While the concept makes some sense, it's hard to see how it would work. What the caretaker child does with his new property is his choice. If he wants to share it with his siblings, he's free to do so as he would be with any other property he owned. He just shouldn't be given the property with the condition that he will subsequently add his siblings' names to the deed so they all own it jointly. However, it's hard to see how this can be monitored.
Equity Loans
Currently mortgages and equity line payments are considered housing expenses in
determining the necessary income of a community spouse. The DMA proposes to permit such
treatment only if the community spouse can show that the equity line was used for 'necessary'
home maintenance, health care or living expenses. This is one of the more wrongheaded
proposals largely because money is fungible. One person takes out a home equity loan to pay for
acceptable expenses, and it may be used to increase her income allowance.
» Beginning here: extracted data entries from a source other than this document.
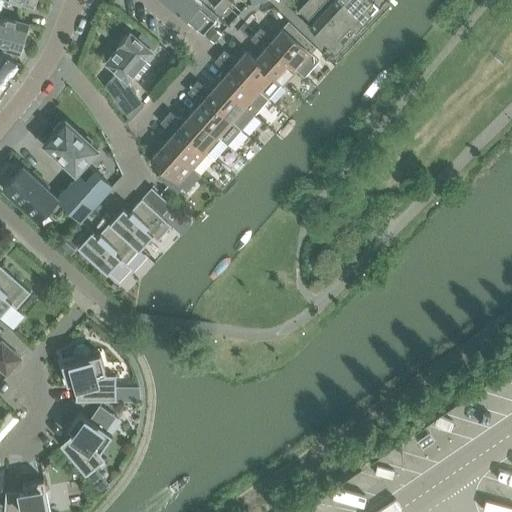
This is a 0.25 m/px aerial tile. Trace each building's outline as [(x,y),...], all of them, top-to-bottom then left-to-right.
[(198,0),(165,0),(214,42),(228,25),(198,0)] [(213,0),(210,3),(220,12),(230,1),(228,0),(213,0)] [(307,0),(298,10),(309,20),(319,8),(309,0),(307,0)] [(309,0),(319,8),(326,0),(309,0)] [(341,0),(334,0),(324,12),(351,36),(365,20),(341,0)] [(378,5),(373,0),(341,0),(365,20),(378,5)] [(310,28),(337,52),(351,36),(324,12),(310,28)] [(18,53),(27,23),(0,14),(0,41),(5,43),(3,48),(18,53)] [(284,28),(270,44),(298,69),(306,76),(320,60),(312,53),(311,53),(316,47),(289,22),(284,28)] [(269,37),(269,33),(262,28),(258,33),(266,40),(269,37)] [(119,46),(105,61),(125,79),(126,80),(127,81),(137,70),(141,74),(150,64),(146,59),(153,51),(152,50),(157,45),(141,31),(136,37),(129,31),(117,44),(119,46)] [(253,38),(259,44),(263,43),(266,40),(258,33),(253,38)] [(257,58),(256,59),(275,76),(275,77),(284,85),(298,69),(270,44),(257,58)] [(233,59),(232,55),(226,49),(221,55),(230,62),(233,59)] [(0,82),(15,61),(0,50),(0,82)] [(248,50),(234,66),(262,91),(269,97),(272,101),(285,87),(284,85),(275,77),(275,76),(256,59),(257,58),(248,50)] [(216,60),(222,66),(227,66),(230,62),(221,55),(216,60)] [(234,66),(220,81),(255,112),(269,97),(262,91),(234,66)] [(116,91),(112,95),(129,120),(144,104),(143,102),(129,82),(127,81),(126,80),(116,91)] [(205,86),(198,80),(194,85),(202,93),(204,90),(205,86)] [(220,81),(206,96),(234,121),(241,128),(255,112),(220,81)] [(188,91),(195,97),(199,96),(202,93),(194,85),(188,91)] [(206,96),(193,111),(221,137),(228,143),(241,128),(234,121),(206,96)] [(178,120),(178,116),(171,110),(167,115),(175,123),(178,120)] [(193,111),(179,126),(212,156),(215,158),(228,143),(221,137),(193,111)] [(161,121),(168,127),(172,127),(175,123),(167,115),(161,121)] [(86,161),(97,149),(89,142),(89,137),(85,134),(81,134),(64,119),(62,121),(58,121),(54,126),(54,130),(42,143),(76,174),(67,185),(91,207),(111,184),(86,161)] [(179,126),(165,142),(193,167),(198,171),(212,156),(179,126)] [(165,142),(151,157),(164,168),(159,174),(169,183),(177,190),(182,185),(187,189),(201,173),(198,171),(193,167),(165,142)] [(64,206),(79,220),(91,207),(67,185),(56,196),(23,165),(3,186),(37,218),(48,206),(57,213),(64,206)] [(123,206),(109,221),(139,248),(151,235),(157,240),(171,224),(161,215),(171,204),(162,196),(151,187),(141,197),(131,208),(132,209),(129,212),(123,206)] [(65,238),(59,244),(70,254),(77,246),(107,272),(108,271),(120,258),(125,263),(139,248),(109,221),(100,232),(98,235),(91,230),(80,220),(64,238),(65,238)] [(0,313),(10,302),(16,307),(30,291),(0,265),(0,264),(0,313)] [(0,368),(6,374),(6,373),(20,358),(11,349),(1,341),(0,342),(0,368)] [(106,375),(100,353),(61,363),(67,383),(75,381),(76,385),(76,400),(116,400),(116,374),(106,375)] [(140,386),(127,386),(127,399),(140,399),(140,386)] [(71,435),(60,445),(85,475),(86,475),(95,467),(105,459),(99,452),(112,433),(106,429),(115,415),(100,404),(90,418),(79,410),(67,427),(73,432),(71,435)] [(10,410),(0,421),(0,438),(19,418),(16,415),(10,410)] [(102,476),(93,483),(100,491),(109,484),(102,476)] [(19,490),(5,489),(3,511),(50,511),(43,478),(23,482),(24,490),(19,490)]
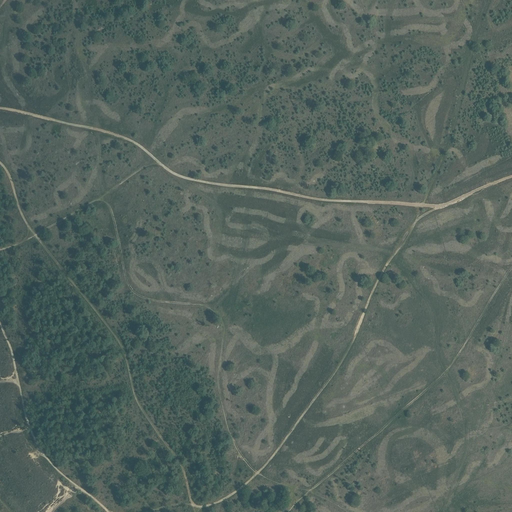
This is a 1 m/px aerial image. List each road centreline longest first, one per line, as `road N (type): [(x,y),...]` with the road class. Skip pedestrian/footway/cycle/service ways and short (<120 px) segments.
road 1 (track): [(0,108),(131,140),(178,176),(311,198),(440,206),(511,177)]
road 2 (track): [(195,511),(179,462),(137,402),(118,339),(35,235)]
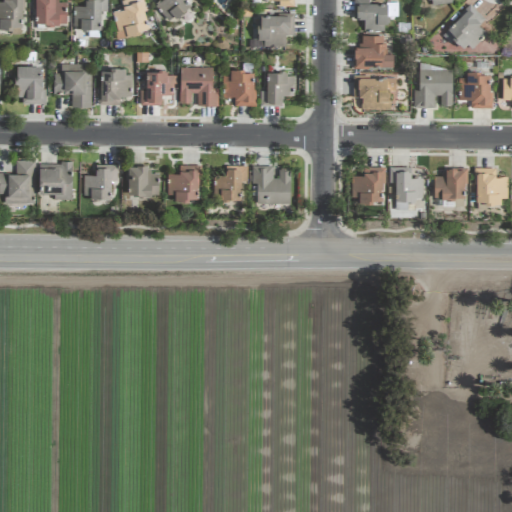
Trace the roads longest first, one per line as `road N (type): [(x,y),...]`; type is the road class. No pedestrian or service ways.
road 1 (tertiary): [(511,259),(0,254)]
road 2 (residential): [(511,139),(0,136)]
road 3 (residential): [(319,257),(327,0)]
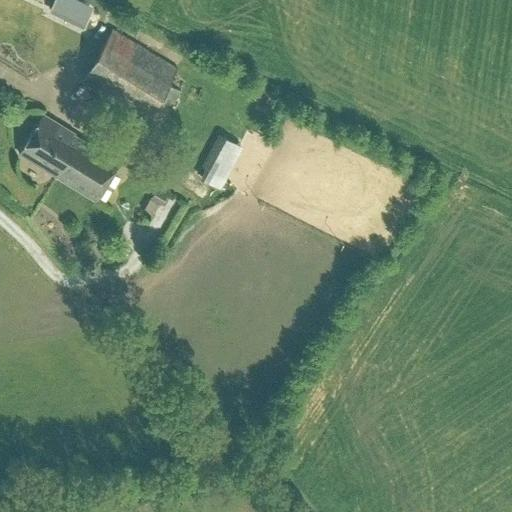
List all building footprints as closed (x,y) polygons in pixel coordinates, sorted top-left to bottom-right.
[(69,17),(84,27),(93,13),(78,4),(75,8),(73,11),(70,16),(69,17)] [(167,83),(176,69),(112,29),(81,78),(145,119),(146,118),(167,83)] [(167,83),(146,118),(158,125),(179,90),(167,83)] [(50,172),(76,132),(42,111),(17,152),(50,172)] [(76,132),(50,172),(95,200),(120,159),(76,132)] [(218,186),(240,144),(218,132),(200,163),(203,165),(198,175),(218,186)] [(158,184),(150,196),(159,202),(160,202),(168,190),(158,184)]
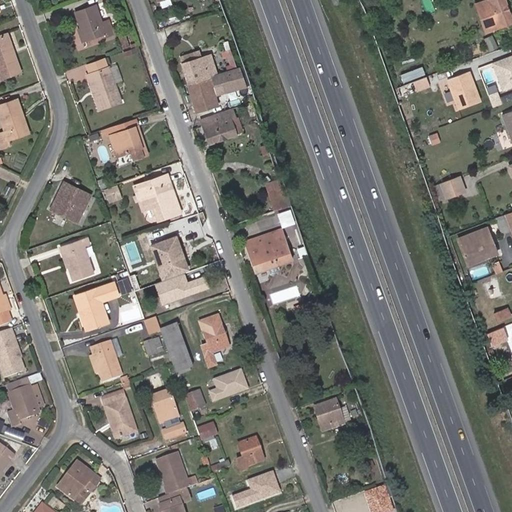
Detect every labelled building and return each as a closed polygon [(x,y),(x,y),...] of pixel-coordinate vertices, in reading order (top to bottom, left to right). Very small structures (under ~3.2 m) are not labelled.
[(511,20),(504,0),(487,0),(475,5),(485,33),(511,22),(511,20)] [(85,41),(105,34),(107,37),(114,34),(109,19),(102,22),(96,5),(75,12),(80,28),(85,41)] [(7,34),(0,36),(0,77),(1,80),(21,73),(7,34)] [(125,34),(119,36),(123,49),(130,47),(125,34)] [(122,52),(124,57),(133,54),(131,49),(122,52)] [(226,66),(227,70),(236,68),(230,49),(221,52),(222,57),(227,56),(230,64),(226,66)] [(182,64),(202,57),(199,50),(179,56),(182,64)] [(182,64),(188,84),(217,74),(210,55),(202,57),(182,64)] [(511,55),(492,63),(502,90),(511,86),(511,55)] [(85,65),(89,74),(109,67),(105,58),(85,65)] [(116,66),(109,69),(114,82),(121,80),(116,66)] [(91,82),(101,109),(121,102),(114,82),(109,69),(109,67),(89,74),(87,75),(89,82),(91,82)] [(217,74),(188,84),(196,111),(217,105),(214,93),(212,94),(211,91),(210,92),(209,88),(212,87),(223,83),(226,91),(246,85),(240,67),(232,70),(217,74)] [(425,67),(402,72),(404,79),(426,74),(425,67)] [(458,109),(479,101),(468,71),(447,79),(458,109)] [(415,80),(417,88),(430,86),(428,77),(415,80)] [(501,104),(497,93),(488,96),(493,107),(501,104)] [(18,99),(0,104),(0,118),(4,131),(0,132),(0,147),(1,149),(10,145),(8,140),(24,134),(18,116),(23,114),(18,99)] [(246,106),(250,117),(254,116),(250,105),(246,106)] [(201,119),(209,144),(236,134),(236,133),(242,131),(238,119),(232,121),(230,118),(235,116),(232,108),(201,119)] [(511,110),(502,114),(511,140),(511,110)] [(29,133),(23,114),(18,116),(24,134),(29,133)] [(139,141),(135,128),(138,127),(135,118),(102,130),(104,137),(110,135),(117,156),(131,151),(134,159),(147,154),(142,141),(139,141)] [(269,151),(266,144),(259,146),(262,154),(269,151)] [(153,207),(158,220),(181,212),(175,196),(173,197),(168,183),(170,182),(167,174),(147,182),(149,189),(144,191),(150,208),(153,207)] [(459,176),(441,182),(442,183),(446,196),(447,197),(464,191),(459,176)] [(280,186),(278,179),(265,183),(267,190),(280,186)] [(149,189),(147,182),(134,186),(142,210),(150,208),(144,191),(149,189)] [(51,209),(77,222),(90,195),(64,183),(51,209)] [(440,199),(446,196),(442,183),(435,186),(440,199)] [(274,210),(287,206),(280,186),(267,190),(274,210)] [(117,187),(106,191),(110,201),(120,197),(117,187)] [(275,212),(280,227),(291,223),(286,209),(275,212)] [(502,234),(511,229),(506,214),(496,218),(502,234)] [(467,235),(458,239),(468,265),(497,254),(487,227),(477,231),(477,233),(468,237),(467,235)] [(263,242),(247,247),(256,273),(292,260),(281,229),(261,236),(263,242)] [(245,242),(247,247),(263,242),(261,236),(245,242)] [(87,237),(61,246),(73,281),(93,274),(84,247),(89,245),(87,237)] [(174,237),(151,246),(162,278),(188,269),(184,258),(182,259),(174,237)] [(184,258),(176,237),(174,237),(182,259),(184,258)] [(482,260),(472,264),(474,270),(485,266),(482,260)] [(156,282),(163,303),(212,287),(207,273),(189,279),(186,272),(156,282)] [(129,277),(118,280),(122,293),(133,289),(129,277)] [(84,312),(90,328),(108,322),(101,301),(118,295),(113,283),(75,296),(81,313),(84,312)] [(0,325),(12,321),(8,312),(3,295),(0,286),(0,325)] [(3,295),(8,312),(12,310),(6,294),(3,295)] [(303,304),(305,311),(312,309),(309,302),(303,304)] [(305,311),(303,304),(296,306),(299,313),(305,311)] [(494,314),(497,322),(511,316),(508,308),(494,314)] [(90,328),(84,312),(81,313),(87,329),(90,328)] [(156,316),(145,320),(150,334),(161,329),(156,316)] [(217,316),(199,322),(207,345),(201,347),(208,367),(215,365),(211,353),(228,347),(228,346),(217,316)] [(176,324),(160,330),(173,366),(175,372),(192,366),(176,324)] [(504,326),(488,332),(492,343),(508,337),(504,326)] [(12,336),(15,335),(12,328),(4,330),(7,338),(12,336)] [(4,330),(0,331),(0,365),(4,377),(24,370),(12,336),(7,338),(4,330)] [(163,350),(158,337),(151,340),(155,353),(163,350)] [(151,340),(143,342),(148,356),(155,353),(151,340)] [(109,341),(91,347),(103,382),(121,375),(109,341)] [(248,389),(240,369),(213,379),(216,389),(209,391),(212,401),(248,389)] [(6,385),(8,392),(29,384),(30,384),(27,377),(6,385)] [(8,392),(14,409),(7,412),(13,427),(20,424),(19,421),(32,416),(31,413),(39,410),(39,408),(44,406),(36,385),(31,387),(29,384),(8,392)] [(157,407),(163,422),(178,417),(169,390),(151,396),(155,408),(157,407)] [(185,396),(189,407),(204,401),(199,390),(185,396)] [(113,421),(118,437),(136,431),(122,391),(103,398),(111,422),(113,421)] [(314,406),(322,431),(343,424),(343,422),(349,420),(345,407),(338,409),(335,399),(314,406)] [(190,411),(205,405),(204,401),(189,407),(190,411)] [(160,423),(163,422),(157,407),(155,408),(160,423)] [(183,423),(179,424),(183,433),(169,438),(170,441),(186,436),(185,432),(186,432),(183,423)] [(213,423),(198,429),(202,439),(204,438),(212,435),(216,433),(213,423)] [(166,429),(169,438),(183,433),(179,424),(166,429)] [(362,426),(351,430),(354,439),(366,435),(362,426)] [(255,438),(238,444),(243,458),(237,460),(241,471),(247,468),(246,466),(263,459),(255,438)] [(0,443),(0,473),(15,454),(0,443)] [(187,487),(196,484),(194,478),(186,480),(176,452),(156,459),(168,494),(187,487)] [(77,461),(57,487),(74,500),(83,488),(89,493),(100,479),(77,461)] [(275,470),(248,478),(251,488),(232,494),(236,506),(282,493),(275,470)] [(168,494),(161,497),(164,503),(161,504),(163,511),(184,511),(181,503),(180,501),(183,500),(184,502),(191,500),(187,487),(168,494)] [(89,493),(83,488),(74,500),(80,505),(89,493)] [(381,491),(372,495),(378,511),(388,508),(381,491)] [(377,511),(378,511),(372,495),(369,496),(375,511),(377,511)] [(53,511),(42,503),(35,511),(53,511)]
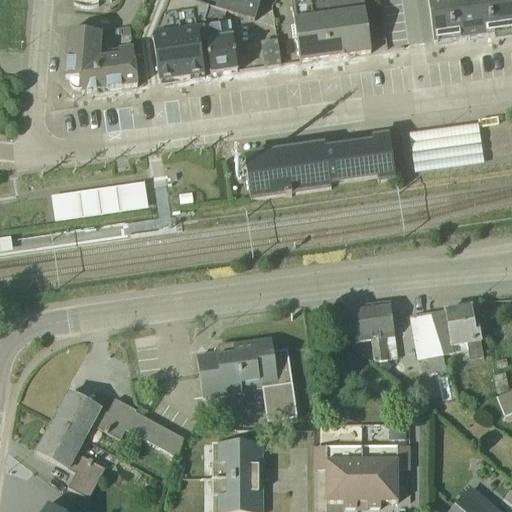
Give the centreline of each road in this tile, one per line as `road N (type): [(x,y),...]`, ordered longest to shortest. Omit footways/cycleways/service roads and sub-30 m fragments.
road 1 (tertiary): [(0,355),(32,328),(511,269)]
road 2 (residential): [(511,90),(34,157)]
road 3 (residential): [(43,0),(34,157)]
Another uses savings or other funds for similar purposes, but takes out a home equity loan to help pay for a grandchild's wedding or college tuition, and that's treated as unacceptable by the DMA. The only difference between the two situations is the use of the home equity loan, but the result can be tragic.
Hardship Waiver and Intent
The DMA claims that it's transfer rules will not harm Massachusetts residents because it will grant a hardship waiver to the transfer penalties where the nursing home resident is threatened with discharge and has made every effort to retrieve the transferred property. Of
course, gaps in coverage are likely and the difficult application process will be made even more difficult.
The DMA will further exempt from penalty those transfers shown to have been made
exclusively for purposes other than to qualify for MassHealth. Unfortunately, the burden of
proof will be on the applicant. Intent, especially exclusive intent, can be hard to prove. Who has
only a single motivation in whatever action she takes?
Projections
The DMA projects its waiver request will affect only 1 percent of seniors entering nursing
homes and that they would transfer on average $33,000 each. It projects further that if its entire
waiver request is approved, it will save $53.6 million over a five-year period, a savings of .6
percent of almost $8.5 billion projected in expenditures over that period. According to the DMA
projections, fewer than 200 nursing home residents at any one time would be paying privately for
care rather than receiving MassHealth benefits due to the new transfer rules.
Even assuming the DMA's projections are accurate, given the increased administrative burden on the DMA intake workers these changes would cause, and the fact that half the $53.6 million in savings goes to the federal government, one wonders whether these changes are worth the trouble or a net benefit to Massachusetts taxpayers.